Что характерно, согласно Мицкевичу, Литва играла роль повелевающего мужа в этом браке (в соответствии с реальной исторической женитьбой литовца Владислава Ягелло и польки Ядвиги). Однако с тех пор отдельное существование Литвы мыслилось как излишнее. Теперь она была неотделима от Польского королевства, даже сохранив первозданные чары, которых лишена другая половина союза.
В лекциях по славянской литературе, которые Мицкевич читал в Коллеж де Франс (особенно в лекции 24 марта 1843 года), были изложены его взгляды на Литву, отмеченные некоторыми новыми мыслями. Он утверждал, что древние литовцы, «наименее известное племя в Европе», не были ни славянами, ни германцами; их язык был «старейшим из языков, на которых говорили на Европейском континенте», подобным санскриту, и в то же время он был наименее отточен литературным употреблением. По словам Мицкевича, страна выглядела ничтожно на карте, но играла крайне важную историческую роль. Эта важность ассоциировалась в первую очередь с духовной областью. У литовцев можно было найти «исконную мысль и душу всех традиций». «Нигде более религиозные верования не складывались в столь обширное и органичное целое». В своих дилетантских, но характерных рассуждениях Мицкевич соотносил древнелитовский анимизм с древнеиндийской религией и называл его более чистой формой брахманизма, распространяя свой довод также и на политическое поле. Им даже была выдвинута гипотеза, что древние литовцы произошли из колонии индусов, в своих странствиях дошедших до берегов Балтики. По его мнению, Литва была духовно связана с Польшей уникальной связью, «каким-то великим таинством», «внешним выражением которого было заключение политического союза двух стран», «значительнейшего поворотного события в истории Севера». Невзирая на все превратности судьбы, союз оставался нерушимым вплоть до дней самого Мицкевича, по крайней мере на метафизическом уровне. Как следует из другой цитаты, современный литовский народ не обладает «чувством национального самосознания, не образует отдельного государства и даже не имеет таких чаяний: понятие о нации и отчизне отсутствует в его языке». И всё же он наделен какой-то великой, хотя и туманной, миссией. Как положено профетическому тексту, лекция о Литве кончается немного озадачивающим предложением: «Стало быть, народ этот живет упованием».

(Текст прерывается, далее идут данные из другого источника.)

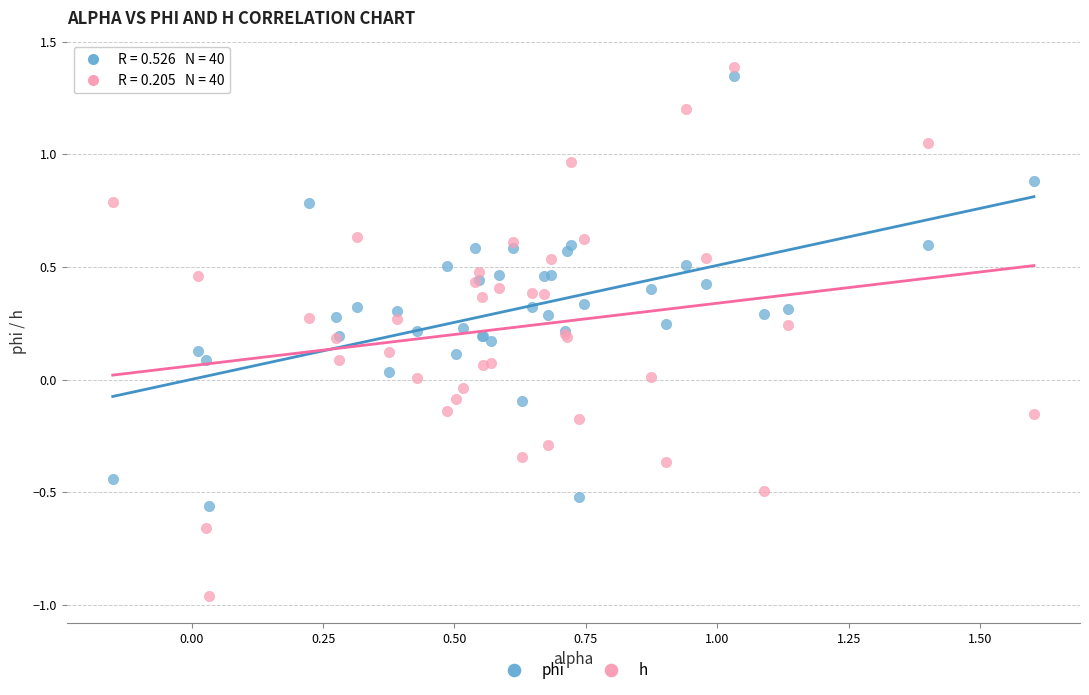

What is the X range (max minus min) for the scatter plot?

1.8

Слова Мицкевича не следует понимать как предсказание тех знаменательных перемен в политической судьбе Литвы, которые имели место в XX веке. Ведь Мицкевичу казалось, что Литве не просто не нужно независимое историческое существование — его почти невозможно представить. Он не мог даже вообразить, что на базе литовского языка может возникнуть зрелая, высокоразвитая культура. Тексты на литовском языке (о существовании которых ему было известно) были для него неким экзотическим придатком польской культуры, странным, хотя и по-своему привлекательным феноменом, только утверждавшим его в мысли о доминирующем и всеохватывающем значении польского языка. В «Книгах польского народа и польского пилигримства» об этом говорится в наиболее исчерпывающей форме:
«Литовец и мазур — братья: разве братья спорят из-за того, что одного зовут Владислав, а другого — Витовт? Фамилия у них одна — польская».

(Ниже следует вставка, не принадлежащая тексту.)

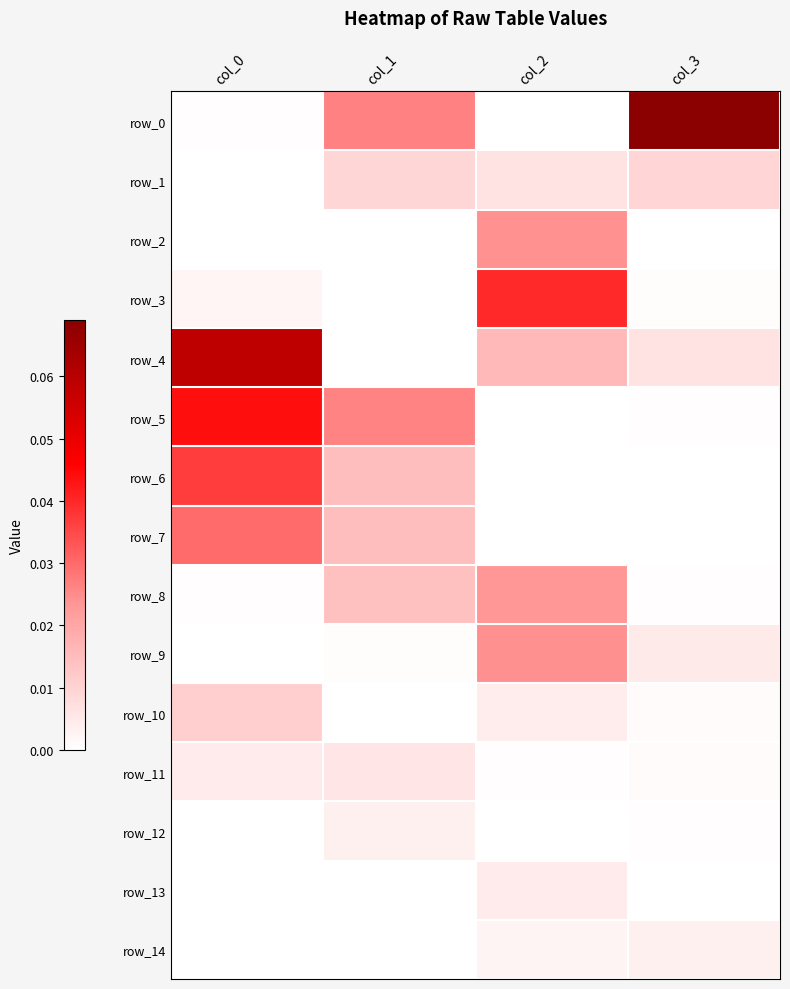

Reading left to right, extract all data points from this chart.

row_0: 0.0	0.0	0.0	0.1
row_1: 0.0	0.0	0.0	0.0
row_2: 0.0	0.0	0.0	0.0
row_3: 0.0	0.0	0.0	0.0
row_4: 0.1	0.0	0.0	0.0
row_5: 0.0	0.0	0.0	0.0
row_6: 0.0	0.0	0.0	0.0
row_7: 0.0	0.0	0.0	0.0
row_8: 0.0	0.0	0.0	0.0
row_9: 0.0	0.0	0.0	0.0
row_10: 0.0	0.0	0.0	0.0
row_11: 0.0	0.0	0.0	0.0
row_12: 0.0	0.0	0.0	0.0
row_13: 0.0	0.0	0.0	0.0
row_14: 0.0	0.0	0.0	0.0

В этой связи литовский сепаратизм казался в лучшем случае причудливой и эфемерной аберрацией, а в худшем — смертным грехом. Когда Мицкевич говорил о миссии Литвы, он имел в виду исключительно дела духовные. Литве предстояло обрести духовного лидера, чьи подвиги привели бы к возрождению Речи Посполитой. Сам Мицкевич мог бы претендовать на роль такого лидера. В его личности сочетались две «супружеские» половины — польская и литовская (отметим, что эта характеристика сближала его с Анджеем Товяньским[893]). Такая двойственность обеспечивала ему некий внутренний заряд, который отождествлялся с источником его провидческого дара.